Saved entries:
───

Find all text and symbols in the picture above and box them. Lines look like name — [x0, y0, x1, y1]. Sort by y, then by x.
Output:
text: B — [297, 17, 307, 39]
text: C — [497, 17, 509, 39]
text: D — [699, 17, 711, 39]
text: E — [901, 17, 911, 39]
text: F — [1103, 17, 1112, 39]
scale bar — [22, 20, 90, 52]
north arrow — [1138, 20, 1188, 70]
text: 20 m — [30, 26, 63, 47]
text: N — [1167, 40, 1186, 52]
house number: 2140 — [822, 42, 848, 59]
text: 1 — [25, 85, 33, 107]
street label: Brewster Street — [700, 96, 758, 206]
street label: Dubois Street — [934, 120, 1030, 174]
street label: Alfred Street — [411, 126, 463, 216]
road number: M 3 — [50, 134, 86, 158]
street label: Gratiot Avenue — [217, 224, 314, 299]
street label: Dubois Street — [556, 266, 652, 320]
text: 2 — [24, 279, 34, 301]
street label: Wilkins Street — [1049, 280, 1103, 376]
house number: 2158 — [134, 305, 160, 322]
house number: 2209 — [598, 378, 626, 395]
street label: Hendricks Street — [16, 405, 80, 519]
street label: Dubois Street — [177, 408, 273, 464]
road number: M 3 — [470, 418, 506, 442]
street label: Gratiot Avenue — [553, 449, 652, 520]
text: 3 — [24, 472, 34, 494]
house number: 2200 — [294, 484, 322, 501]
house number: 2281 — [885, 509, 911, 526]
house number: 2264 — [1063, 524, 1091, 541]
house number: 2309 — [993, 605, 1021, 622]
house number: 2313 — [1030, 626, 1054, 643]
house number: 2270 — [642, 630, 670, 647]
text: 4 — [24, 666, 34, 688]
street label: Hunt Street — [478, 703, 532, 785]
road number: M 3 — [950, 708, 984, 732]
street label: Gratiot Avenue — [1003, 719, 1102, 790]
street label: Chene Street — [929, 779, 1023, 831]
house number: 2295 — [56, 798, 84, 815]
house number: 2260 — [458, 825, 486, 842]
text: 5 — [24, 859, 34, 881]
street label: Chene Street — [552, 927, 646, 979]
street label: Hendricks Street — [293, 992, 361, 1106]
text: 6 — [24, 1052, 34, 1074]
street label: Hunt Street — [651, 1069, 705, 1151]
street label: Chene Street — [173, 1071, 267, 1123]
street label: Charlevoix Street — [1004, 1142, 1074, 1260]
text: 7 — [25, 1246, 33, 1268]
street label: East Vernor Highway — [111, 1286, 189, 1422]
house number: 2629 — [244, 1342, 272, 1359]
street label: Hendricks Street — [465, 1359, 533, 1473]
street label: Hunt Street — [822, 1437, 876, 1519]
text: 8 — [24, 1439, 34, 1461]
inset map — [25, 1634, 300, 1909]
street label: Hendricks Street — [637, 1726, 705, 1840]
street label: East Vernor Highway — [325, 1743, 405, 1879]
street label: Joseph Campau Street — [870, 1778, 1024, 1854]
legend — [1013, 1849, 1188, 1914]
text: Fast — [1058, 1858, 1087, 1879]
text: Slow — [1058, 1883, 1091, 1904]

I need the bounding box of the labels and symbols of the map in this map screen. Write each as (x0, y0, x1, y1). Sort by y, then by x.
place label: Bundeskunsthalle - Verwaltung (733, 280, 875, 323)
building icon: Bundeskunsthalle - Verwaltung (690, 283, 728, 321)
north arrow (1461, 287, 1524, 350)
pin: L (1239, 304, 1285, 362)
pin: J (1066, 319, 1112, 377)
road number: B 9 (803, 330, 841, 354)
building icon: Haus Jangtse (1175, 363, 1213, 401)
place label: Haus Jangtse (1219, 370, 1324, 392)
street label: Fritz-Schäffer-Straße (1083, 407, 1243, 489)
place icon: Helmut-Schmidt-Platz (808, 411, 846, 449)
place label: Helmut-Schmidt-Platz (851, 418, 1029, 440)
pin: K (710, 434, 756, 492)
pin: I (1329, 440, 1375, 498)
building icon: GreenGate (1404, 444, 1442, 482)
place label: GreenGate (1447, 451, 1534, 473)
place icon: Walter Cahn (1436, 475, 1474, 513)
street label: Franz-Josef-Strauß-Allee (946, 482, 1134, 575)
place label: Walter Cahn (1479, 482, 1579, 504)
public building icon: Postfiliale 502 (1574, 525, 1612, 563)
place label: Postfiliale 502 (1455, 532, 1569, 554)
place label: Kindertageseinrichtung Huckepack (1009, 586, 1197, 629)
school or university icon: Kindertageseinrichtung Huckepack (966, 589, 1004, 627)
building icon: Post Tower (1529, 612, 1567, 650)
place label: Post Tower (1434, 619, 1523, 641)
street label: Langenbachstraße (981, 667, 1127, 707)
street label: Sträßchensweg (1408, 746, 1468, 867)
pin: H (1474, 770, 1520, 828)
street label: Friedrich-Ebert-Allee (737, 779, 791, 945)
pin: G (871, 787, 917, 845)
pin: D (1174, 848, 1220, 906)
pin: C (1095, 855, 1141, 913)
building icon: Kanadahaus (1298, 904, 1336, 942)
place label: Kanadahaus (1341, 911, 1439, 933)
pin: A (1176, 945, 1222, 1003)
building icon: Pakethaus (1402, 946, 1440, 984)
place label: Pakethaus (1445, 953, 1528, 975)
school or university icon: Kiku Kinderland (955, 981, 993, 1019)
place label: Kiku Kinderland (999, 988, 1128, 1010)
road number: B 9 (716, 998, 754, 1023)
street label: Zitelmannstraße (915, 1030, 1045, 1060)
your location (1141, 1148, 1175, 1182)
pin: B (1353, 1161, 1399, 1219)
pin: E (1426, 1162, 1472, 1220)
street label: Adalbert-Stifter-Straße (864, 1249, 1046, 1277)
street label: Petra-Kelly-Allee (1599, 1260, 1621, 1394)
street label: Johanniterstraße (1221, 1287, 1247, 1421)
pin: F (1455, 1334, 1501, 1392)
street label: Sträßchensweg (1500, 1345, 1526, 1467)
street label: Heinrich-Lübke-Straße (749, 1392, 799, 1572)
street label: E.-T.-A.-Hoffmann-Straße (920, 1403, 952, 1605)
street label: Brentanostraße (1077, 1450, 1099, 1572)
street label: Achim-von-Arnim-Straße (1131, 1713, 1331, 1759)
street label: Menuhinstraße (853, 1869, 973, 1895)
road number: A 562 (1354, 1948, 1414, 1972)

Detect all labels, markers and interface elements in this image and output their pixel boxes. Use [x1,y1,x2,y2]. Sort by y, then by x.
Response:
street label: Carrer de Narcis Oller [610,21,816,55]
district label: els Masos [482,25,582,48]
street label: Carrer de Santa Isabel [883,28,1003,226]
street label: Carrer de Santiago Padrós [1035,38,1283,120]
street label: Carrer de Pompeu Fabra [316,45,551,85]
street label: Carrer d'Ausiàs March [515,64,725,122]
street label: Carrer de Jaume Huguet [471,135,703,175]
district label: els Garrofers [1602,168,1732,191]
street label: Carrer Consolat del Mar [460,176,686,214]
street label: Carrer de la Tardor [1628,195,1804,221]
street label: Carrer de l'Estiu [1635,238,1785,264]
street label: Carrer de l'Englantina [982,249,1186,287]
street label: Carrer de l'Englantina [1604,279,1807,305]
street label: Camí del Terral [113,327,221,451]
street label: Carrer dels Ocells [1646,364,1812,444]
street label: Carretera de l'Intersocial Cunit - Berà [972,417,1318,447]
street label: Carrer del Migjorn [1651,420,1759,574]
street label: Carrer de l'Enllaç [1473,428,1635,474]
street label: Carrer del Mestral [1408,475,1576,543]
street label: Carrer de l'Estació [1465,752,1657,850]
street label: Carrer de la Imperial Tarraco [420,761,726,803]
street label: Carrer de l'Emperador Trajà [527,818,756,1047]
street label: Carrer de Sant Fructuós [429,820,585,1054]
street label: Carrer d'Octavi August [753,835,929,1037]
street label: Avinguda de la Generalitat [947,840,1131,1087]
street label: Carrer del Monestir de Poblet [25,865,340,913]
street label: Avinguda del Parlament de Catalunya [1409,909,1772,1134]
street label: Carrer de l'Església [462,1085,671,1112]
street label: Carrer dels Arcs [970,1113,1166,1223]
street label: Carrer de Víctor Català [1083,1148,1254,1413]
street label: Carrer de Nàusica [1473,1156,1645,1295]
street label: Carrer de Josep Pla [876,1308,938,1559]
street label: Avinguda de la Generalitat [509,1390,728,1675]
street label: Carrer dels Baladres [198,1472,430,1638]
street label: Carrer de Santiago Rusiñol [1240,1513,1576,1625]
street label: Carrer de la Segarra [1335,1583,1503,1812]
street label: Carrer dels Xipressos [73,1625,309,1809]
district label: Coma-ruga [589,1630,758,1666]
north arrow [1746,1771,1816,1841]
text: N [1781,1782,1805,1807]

───

Task to carry out => Every line in the records above that contains the word "Gratiot" should be copied out.

Task response =>
street label: Gratiot Avenue — [217, 224, 314, 299]
street label: Gratiot Avenue — [553, 449, 652, 520]
street label: Gratiot Avenue — [1003, 719, 1102, 790]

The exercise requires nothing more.